§ Work item
Reproduce the text of each entry below verbatim, line for line, without changing any character.
• • •
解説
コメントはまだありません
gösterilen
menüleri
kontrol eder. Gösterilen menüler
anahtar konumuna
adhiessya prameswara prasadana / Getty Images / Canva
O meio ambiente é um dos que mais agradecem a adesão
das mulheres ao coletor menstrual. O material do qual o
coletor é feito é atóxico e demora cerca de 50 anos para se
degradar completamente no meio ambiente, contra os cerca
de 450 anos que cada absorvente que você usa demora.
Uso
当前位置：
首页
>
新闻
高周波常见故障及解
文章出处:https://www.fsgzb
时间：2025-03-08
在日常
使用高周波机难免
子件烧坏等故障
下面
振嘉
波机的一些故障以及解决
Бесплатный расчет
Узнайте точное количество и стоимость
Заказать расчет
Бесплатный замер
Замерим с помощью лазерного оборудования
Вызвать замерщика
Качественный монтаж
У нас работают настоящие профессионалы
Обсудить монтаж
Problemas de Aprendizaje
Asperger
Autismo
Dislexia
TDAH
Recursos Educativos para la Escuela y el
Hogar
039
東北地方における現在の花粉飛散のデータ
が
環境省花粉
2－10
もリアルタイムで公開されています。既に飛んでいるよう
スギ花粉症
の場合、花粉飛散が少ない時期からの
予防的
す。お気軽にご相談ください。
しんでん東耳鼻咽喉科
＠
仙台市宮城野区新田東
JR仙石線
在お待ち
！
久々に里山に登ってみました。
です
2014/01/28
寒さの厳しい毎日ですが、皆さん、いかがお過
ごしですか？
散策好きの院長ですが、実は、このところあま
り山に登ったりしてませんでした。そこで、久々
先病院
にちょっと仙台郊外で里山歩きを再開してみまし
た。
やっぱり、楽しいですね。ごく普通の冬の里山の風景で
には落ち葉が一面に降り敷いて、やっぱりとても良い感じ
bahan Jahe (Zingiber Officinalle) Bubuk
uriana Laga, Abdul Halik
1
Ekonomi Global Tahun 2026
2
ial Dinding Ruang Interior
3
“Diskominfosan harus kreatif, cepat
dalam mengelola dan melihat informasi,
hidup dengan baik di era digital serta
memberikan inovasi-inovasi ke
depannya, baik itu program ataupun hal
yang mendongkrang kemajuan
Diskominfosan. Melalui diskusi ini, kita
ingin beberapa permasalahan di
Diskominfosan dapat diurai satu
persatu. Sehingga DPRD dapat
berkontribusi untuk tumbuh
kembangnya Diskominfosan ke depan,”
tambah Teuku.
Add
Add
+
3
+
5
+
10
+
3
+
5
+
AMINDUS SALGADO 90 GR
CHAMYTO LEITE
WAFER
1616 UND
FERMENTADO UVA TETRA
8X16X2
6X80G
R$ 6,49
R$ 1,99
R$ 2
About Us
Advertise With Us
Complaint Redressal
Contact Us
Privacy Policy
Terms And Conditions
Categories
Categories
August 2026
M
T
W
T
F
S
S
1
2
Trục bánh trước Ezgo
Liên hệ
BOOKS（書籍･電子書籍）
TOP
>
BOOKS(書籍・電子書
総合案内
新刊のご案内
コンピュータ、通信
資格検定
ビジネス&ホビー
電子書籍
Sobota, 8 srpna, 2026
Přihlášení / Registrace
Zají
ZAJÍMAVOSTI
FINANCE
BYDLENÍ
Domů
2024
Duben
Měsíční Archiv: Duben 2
• • •
§ Solution for this exercise
解説
コメントはまだありません
gösterilen
menüleri
kontrol eder. Gösterilen menüler
anahtar konumuna
adhiessya prameswara prasadana / Getty Images / Canva
O meio ambiente é um dos que mais agradecem a adesão
das mulheres ao coletor menstrual. O material do qual o
coletor é feito é atóxico e demora cerca de 50 anos para se
degradar completamente no meio ambiente, contra os cerca
de 450 anos que cada absorvente que você usa demora.
Uso
当前位置：
首页
>
新闻
高周波常见故障及解
文章出处:https://www.fsgzb
时间：2025-03-08
在日常
使用高周波机难免
子件烧坏等故障
下面
振嘉
波机的一些故障以及解决
Бесплатный расчет
Узнайте точное количество и стоимость
Заказать расчет
Бесплатный замер
Замерим с помощью лазерного оборудования
Вызвать замерщика
Качественный монтаж
У нас работают настоящие профессионалы
Обсудить монтаж
Problemas de Aprendizaje
Asperger
Autismo
Dislexia
TDAH
Recursos Educativos para la Escuela y el
Hogar
039
東北地方における現在の花粉飛散のデータ
が
環境省花粉
2－10
もリアルタイムで公開されています。既に飛んでいるよう
スギ花粉症
の場合、花粉飛散が少ない時期からの
予防的
す。お気軽にご相談ください。
しんでん東耳鼻咽喉科
＠
仙台市宮城野区新田東
JR仙石線
在お待ち
！
久々に里山に登ってみました。
です
2014/01/28
寒さの厳しい毎日ですが、皆さん、いかがお過
ごしですか？
散策好きの院長ですが、実は、このところあま
り山に登ったりしてませんでした。そこで、久々
先病院
にちょっと仙台郊外で里山歩きを再開してみまし
た。
やっぱり、楽しいですね。ごく普通の冬の里山の風景で
には落ち葉が一面に降り敷いて、やっぱりとても良い感じ
bahan Jahe (Zingiber Officinalle) Bubuk
uriana Laga, Abdul Halik
1
Ekonomi Global Tahun 2026
2
ial Dinding Ruang Interior
3
“Diskominfosan harus kreatif, cepat
dalam mengelola dan melihat informasi,
hidup dengan baik di era digital serta
memberikan inovasi-inovasi ke
depannya, baik itu program ataupun hal
yang mendongkrang kemajuan
Diskominfosan. Melalui diskusi ini, kita
ingin beberapa permasalahan di
Diskominfosan dapat diurai satu
persatu. Sehingga DPRD dapat
berkontribusi untuk tumbuh
kembangnya Diskominfosan ke depan,”
tambah Teuku.
Add
Add
+
3
+
5
+
10
+
3
+
5
+
AMINDUS SALGADO 90 GR
CHAMYTO LEITE
WAFER
1616 UND
FERMENTADO UVA TETRA
8X16X2
6X80G
R$ 6,49
R$ 1,99
R$ 2
About Us
Advertise With Us
Complaint Redressal
Contact Us
Privacy Policy
Terms And Conditions
Categories
Categories
August 2026
M
T
W
T
F
S
S
1
2
Trục bánh trước Ezgo
Liên hệ
BOOKS（書籍･電子書籍）
TOP
>
BOOKS(書籍・電子書
総合案内
新刊のご案内
コンピュータ、通信
資格検定
ビジネス&ホビー
電子書籍
Sobota, 8 srpna, 2026
Přihlášení / Registrace
Zají
ZAJÍMAVOSTI
FINANCE
BYDLENÍ
Domů
2024
Duben
Měsíční Archiv: Duben 2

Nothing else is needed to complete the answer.